# Dansguardian / Squid Website won't load



## qwaven (Jun 13, 2010)

Hi all,

I have been running dansguardian for a little while now and I've noticed an issue where some sites will not load "session" informaiton properly and will always say I am logged out. Or in some e-mails where image download is required the images simply won't download, I presume for the same issue.

I've tried adding one of the sites in question to the exceptions list but that does not seem to help. I believe the issue may be with Squid more than Dans. 

Any thoughts? 

Thanks!


----------



## phoenix (Jun 14, 2010)

If you set your browser to use port 3128 (squid) instead of 8080 (dansguardian) what happens?


----------



## qwaven (Jun 14, 2010)

Hi phoenix,

Thanks for replying. I just tested and I have the same results. I believe this would indicate Squid is the issue.

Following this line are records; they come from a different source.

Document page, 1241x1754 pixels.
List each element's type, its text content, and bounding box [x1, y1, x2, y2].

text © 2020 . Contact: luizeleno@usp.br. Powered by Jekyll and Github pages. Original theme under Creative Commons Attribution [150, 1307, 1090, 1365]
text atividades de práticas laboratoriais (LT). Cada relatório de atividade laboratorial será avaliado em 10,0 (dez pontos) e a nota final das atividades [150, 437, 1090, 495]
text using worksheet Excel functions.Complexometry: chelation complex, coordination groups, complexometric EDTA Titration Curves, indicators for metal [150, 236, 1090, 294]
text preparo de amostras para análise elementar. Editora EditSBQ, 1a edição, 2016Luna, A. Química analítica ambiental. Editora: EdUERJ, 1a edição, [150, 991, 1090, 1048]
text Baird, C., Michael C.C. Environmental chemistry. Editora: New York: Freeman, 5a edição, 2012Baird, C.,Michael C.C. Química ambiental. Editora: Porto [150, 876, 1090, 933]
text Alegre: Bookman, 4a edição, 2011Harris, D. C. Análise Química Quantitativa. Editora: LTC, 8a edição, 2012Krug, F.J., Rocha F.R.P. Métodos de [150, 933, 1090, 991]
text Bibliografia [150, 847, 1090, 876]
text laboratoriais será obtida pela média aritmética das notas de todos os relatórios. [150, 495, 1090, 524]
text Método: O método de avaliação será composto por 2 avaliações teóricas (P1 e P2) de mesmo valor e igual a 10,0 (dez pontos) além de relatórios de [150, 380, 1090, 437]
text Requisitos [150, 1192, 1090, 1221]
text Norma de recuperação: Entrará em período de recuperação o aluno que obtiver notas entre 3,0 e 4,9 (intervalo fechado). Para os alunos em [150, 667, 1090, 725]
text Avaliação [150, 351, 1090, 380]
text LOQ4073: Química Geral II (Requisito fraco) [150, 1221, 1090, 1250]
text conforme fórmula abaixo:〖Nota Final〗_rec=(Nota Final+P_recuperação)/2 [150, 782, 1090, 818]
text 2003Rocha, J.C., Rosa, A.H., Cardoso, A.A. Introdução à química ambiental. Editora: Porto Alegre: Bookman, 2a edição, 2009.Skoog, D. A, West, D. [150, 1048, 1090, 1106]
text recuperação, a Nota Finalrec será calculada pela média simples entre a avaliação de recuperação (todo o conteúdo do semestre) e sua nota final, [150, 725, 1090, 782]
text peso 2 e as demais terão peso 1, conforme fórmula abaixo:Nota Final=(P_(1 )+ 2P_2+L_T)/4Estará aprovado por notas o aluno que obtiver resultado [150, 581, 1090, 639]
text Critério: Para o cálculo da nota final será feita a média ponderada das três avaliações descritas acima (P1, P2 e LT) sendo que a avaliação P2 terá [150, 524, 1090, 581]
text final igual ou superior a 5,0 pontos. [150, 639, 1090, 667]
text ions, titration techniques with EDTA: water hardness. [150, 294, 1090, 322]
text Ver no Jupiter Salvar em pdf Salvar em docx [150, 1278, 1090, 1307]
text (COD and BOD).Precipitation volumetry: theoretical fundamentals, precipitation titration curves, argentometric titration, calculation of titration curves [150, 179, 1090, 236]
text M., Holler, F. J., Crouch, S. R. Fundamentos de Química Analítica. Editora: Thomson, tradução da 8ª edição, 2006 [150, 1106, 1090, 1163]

Any thoughts on what could be wrong?

Thanks!


----------



## phoenix (Jun 14, 2010)

Not really.  Just wanted to narrow it down.

You'll need to play around with Squid ACLs to configure how the caching (if any) is done for those domains.


----------



## qwaven (Jun 14, 2010)

Would you be able to provide assistance/example in doing so? My knowledge is minimal with Squid.


----------



## hydra (Jun 14, 2010)

Which version of Squid do you have ? What modifications have you done on the default configuration ?


----------



## qwaven (Jun 15, 2010)

Hi hydra,

I am running Squid 3.0 Stable 19 and I do not believe I have modified the configuration. If it is modified it would only be minimal settings. I would be willing to use the default configuration if its available, or should I just install Squid again? 

Thanks for your help.


----------



## hydra (Jun 15, 2010)

So you have problems with the basic configuration (unmodified) configuration ? It seems you have a rather old port collection (the latest version in ports is version 3.0.STABLE25) - however it is considered 'old version' regarding to squid homepage. If you cannot trace the problem, either try the stable 2.7 port or go for the new 3.1. I'm using version 2.7 because 3.1 was just recently marked as ready for production.

Maybe also list some pages you have problem with, I can try them with squid.


----------



## qwaven (Jun 20, 2010)

Hi hydra,

Sorry for the late reply. Turns out I must have modified the Squid config at some point. I managed to restore the default config and setup basic settings like which net is allowed to use Squid and the websites/e-mail seem to be working much better now. I will still probably look into upgrading my release however more just to be more current with patches...etc. 

Thanks for your help!


----------